Report: Local news somehow even worse than it was before
According to Pew, the news source nearly half of Americans watch regularly features very little actual news
Topics: Media, Media Criticism, Journalism, newspapers, Pew Research Center, Business News, Politics News
The Pew Research Center’s Project for Excellence in Journalism State of the News Media 2013 report is out, thrilling media reporters and people who read media reporting everywhere. The first, big, dumb takeaway — courtesy Politico, natch — is that MSNBC has the most “opinion” of all the cable news channels, and the least “news.”
Opinion filled 85 percent of the content on MSNBC, according to the Pew Research Center’s 2013 State of the News Media report. On Fox News, commentary made up 55 percent of its coverage, while CNN was the only of the big three cable news channels to produce more straight reporting than opinion. Even so, story packages and daytime live event coverage on CNN was cut down by about half between 2007 and 2012, the report found.

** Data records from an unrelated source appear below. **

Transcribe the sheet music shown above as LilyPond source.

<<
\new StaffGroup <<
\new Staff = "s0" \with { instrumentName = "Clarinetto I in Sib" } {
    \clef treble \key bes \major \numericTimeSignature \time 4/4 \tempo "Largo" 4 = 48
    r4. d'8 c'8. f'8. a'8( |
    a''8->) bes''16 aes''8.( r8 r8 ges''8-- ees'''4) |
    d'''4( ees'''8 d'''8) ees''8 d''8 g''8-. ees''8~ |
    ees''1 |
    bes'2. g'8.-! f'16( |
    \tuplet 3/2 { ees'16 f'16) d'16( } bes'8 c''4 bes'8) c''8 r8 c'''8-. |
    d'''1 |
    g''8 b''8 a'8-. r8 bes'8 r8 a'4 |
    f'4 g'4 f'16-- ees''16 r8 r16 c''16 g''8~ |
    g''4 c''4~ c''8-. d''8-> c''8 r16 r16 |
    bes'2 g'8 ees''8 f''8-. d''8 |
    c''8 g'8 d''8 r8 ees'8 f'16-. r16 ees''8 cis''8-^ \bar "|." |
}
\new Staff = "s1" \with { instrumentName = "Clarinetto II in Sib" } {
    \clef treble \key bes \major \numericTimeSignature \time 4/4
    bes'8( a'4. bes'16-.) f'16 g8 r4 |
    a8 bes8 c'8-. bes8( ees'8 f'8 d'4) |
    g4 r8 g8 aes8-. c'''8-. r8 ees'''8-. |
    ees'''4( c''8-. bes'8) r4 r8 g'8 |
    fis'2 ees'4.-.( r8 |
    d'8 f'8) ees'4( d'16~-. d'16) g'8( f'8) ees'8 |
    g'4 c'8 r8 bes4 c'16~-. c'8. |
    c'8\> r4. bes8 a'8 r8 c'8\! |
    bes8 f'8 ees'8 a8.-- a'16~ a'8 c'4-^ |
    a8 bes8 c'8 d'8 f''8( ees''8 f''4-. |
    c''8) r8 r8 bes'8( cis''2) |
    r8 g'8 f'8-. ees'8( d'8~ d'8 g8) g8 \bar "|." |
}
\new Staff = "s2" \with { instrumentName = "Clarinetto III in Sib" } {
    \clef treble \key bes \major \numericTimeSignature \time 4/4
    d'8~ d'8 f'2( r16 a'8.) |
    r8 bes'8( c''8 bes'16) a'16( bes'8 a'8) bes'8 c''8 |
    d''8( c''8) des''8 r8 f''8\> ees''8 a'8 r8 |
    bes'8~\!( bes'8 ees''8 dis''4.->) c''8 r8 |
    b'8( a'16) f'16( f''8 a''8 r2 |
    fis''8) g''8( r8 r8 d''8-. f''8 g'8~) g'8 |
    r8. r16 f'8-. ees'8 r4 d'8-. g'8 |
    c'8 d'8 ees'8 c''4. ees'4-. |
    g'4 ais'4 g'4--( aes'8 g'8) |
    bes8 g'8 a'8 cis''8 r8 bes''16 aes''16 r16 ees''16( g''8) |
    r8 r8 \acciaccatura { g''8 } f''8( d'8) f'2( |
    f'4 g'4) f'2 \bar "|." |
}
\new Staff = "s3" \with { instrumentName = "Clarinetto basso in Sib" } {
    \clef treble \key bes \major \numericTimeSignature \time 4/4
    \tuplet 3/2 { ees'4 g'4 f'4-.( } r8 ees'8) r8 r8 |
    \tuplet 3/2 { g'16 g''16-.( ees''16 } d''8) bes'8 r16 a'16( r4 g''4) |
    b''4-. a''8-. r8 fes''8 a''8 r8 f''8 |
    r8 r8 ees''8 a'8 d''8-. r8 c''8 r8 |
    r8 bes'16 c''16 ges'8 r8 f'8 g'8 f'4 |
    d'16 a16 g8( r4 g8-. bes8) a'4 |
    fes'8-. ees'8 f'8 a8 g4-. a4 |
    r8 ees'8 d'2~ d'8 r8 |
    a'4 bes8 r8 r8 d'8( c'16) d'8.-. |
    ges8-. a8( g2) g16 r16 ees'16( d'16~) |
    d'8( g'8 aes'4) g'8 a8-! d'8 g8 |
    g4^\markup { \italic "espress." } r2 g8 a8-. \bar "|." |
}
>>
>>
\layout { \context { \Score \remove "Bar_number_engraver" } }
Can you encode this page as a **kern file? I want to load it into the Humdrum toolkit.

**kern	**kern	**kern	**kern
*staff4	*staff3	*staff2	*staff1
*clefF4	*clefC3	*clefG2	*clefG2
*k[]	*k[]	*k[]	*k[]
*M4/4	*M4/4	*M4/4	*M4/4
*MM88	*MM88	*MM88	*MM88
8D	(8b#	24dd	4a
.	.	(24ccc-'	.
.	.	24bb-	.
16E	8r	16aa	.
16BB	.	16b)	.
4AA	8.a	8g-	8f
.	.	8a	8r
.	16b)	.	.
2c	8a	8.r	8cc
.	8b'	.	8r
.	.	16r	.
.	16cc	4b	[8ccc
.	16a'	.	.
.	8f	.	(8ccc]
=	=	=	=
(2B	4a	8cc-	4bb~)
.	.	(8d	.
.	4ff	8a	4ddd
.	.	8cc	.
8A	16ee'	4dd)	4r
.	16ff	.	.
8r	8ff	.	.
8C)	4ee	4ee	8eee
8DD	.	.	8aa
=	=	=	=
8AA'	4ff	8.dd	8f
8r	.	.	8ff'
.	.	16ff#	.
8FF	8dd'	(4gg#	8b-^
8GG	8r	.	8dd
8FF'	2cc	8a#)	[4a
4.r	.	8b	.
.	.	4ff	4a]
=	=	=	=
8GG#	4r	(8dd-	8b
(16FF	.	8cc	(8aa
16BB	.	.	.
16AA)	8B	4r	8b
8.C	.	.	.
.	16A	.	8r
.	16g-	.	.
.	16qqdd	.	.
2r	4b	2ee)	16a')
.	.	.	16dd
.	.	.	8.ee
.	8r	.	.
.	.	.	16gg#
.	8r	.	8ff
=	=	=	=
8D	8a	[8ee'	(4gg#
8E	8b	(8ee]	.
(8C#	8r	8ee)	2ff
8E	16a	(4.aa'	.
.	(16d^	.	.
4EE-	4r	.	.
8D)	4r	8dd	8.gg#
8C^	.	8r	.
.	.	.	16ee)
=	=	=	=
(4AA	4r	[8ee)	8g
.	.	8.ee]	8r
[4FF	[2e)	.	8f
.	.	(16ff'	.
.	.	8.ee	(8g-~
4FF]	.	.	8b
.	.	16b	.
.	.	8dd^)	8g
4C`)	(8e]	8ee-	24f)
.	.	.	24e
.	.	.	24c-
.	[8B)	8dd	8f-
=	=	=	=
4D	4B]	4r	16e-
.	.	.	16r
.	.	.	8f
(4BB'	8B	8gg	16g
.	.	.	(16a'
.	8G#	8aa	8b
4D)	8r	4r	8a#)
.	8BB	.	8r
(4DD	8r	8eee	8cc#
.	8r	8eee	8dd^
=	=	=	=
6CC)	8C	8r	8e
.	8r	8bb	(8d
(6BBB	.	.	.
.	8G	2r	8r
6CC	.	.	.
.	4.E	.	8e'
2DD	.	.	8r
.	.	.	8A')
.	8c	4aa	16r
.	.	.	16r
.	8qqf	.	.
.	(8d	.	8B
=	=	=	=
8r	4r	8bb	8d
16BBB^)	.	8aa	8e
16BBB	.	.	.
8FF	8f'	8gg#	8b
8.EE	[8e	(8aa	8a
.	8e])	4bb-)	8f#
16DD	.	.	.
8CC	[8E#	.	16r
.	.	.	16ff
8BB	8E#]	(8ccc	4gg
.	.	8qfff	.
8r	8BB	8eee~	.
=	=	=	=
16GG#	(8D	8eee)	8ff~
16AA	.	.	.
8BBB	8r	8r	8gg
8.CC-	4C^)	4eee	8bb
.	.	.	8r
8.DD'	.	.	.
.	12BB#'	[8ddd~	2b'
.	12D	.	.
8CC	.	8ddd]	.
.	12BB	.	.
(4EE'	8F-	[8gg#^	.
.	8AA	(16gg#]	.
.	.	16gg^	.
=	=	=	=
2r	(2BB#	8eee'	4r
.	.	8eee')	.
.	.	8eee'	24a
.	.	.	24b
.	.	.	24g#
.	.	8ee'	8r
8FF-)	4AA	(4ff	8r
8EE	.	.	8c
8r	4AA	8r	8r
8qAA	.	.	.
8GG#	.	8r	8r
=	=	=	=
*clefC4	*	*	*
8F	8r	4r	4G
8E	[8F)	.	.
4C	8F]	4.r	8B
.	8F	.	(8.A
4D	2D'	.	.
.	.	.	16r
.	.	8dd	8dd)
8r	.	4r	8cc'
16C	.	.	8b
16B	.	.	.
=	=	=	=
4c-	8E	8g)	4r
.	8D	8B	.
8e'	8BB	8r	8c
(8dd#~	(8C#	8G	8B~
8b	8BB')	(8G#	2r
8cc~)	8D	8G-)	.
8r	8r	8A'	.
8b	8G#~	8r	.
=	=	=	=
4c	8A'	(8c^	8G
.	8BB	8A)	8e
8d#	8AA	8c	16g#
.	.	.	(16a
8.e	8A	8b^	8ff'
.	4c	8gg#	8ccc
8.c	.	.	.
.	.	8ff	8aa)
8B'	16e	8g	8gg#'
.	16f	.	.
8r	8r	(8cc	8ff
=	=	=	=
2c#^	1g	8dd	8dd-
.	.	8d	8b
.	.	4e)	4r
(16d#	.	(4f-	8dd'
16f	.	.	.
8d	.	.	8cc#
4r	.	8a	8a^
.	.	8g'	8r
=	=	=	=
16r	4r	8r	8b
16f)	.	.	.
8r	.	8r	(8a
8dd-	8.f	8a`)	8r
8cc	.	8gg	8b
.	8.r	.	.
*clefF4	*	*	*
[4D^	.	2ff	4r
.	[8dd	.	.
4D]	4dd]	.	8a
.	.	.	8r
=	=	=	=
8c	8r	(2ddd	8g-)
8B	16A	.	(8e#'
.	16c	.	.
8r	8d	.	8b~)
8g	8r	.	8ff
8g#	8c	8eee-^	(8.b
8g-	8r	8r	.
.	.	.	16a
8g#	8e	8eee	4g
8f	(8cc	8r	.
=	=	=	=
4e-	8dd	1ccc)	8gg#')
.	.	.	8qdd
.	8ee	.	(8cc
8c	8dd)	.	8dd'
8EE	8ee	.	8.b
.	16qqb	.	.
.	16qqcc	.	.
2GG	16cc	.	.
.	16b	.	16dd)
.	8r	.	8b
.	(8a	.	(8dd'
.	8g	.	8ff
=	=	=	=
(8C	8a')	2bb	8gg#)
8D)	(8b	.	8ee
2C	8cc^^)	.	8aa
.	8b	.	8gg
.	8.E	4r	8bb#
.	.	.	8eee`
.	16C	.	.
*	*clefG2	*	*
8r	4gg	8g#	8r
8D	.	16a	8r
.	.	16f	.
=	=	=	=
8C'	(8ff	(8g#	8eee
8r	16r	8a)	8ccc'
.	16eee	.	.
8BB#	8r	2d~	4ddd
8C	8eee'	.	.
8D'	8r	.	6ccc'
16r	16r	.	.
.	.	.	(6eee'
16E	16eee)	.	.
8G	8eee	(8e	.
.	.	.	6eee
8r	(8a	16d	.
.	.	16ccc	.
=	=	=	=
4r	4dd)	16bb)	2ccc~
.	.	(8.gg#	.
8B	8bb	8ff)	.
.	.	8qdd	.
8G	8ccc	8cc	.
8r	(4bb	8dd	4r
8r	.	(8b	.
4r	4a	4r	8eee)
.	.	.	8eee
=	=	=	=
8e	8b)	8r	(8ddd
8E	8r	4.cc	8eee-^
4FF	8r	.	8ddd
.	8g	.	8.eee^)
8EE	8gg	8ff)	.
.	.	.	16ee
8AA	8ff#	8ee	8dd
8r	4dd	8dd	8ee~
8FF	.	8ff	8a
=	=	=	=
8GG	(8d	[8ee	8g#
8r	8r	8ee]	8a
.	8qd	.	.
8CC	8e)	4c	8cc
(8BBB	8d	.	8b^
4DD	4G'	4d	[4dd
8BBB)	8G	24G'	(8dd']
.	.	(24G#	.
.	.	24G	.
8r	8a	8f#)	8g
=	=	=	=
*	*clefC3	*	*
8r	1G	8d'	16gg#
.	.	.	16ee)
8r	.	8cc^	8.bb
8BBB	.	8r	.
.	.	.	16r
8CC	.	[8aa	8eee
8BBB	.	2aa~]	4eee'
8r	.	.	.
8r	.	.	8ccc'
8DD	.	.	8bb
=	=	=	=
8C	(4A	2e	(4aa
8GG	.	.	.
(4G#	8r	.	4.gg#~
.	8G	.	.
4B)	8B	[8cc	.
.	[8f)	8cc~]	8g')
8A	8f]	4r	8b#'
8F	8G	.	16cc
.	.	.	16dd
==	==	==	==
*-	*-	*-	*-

That’s a bit of a misuse of the word “opinion,” which does not, in this case, refer to liberal punditry, but rather to all interviews and other segments that involve people talking instead of live reports or reported “packages.” That kind of programming is common because it’s cheap, and MSNBC and Fox do not actually pay many people to do “reporting” — they are cable “talking about the news” channels, basically. But don’t assume reported pieces are intrinsically superior to commentary. Some of that “opinion” programming is informative and useful in a way that live shots of, say, poop boats are decidedly not. And some of that programming is “Morning Joe,” the talking head equivalent of a poop boat.
But more important, cable news’ audience is minuscule, in the grand scheme of things. The real action is in local news. Local news is terrible. And, shockingly, it’s getting worse, as Paul Waldman writes at the American Prospect. Local news used to be mostly crime, traffic, sports and weather. Now it’s almost only those things. From the report:
Thus, when sports, traffic and weather are combined, the airtime time devoted to these subjects rose from 32% of local TV newscast studied to 40% of local TV newscasts studied—a 25% increase. Indeed, Pew Research’s examination of 48 evening and morning newscasts in late 2012 and early 2013 found that 20 of them (or 42%) led with a weather report or story.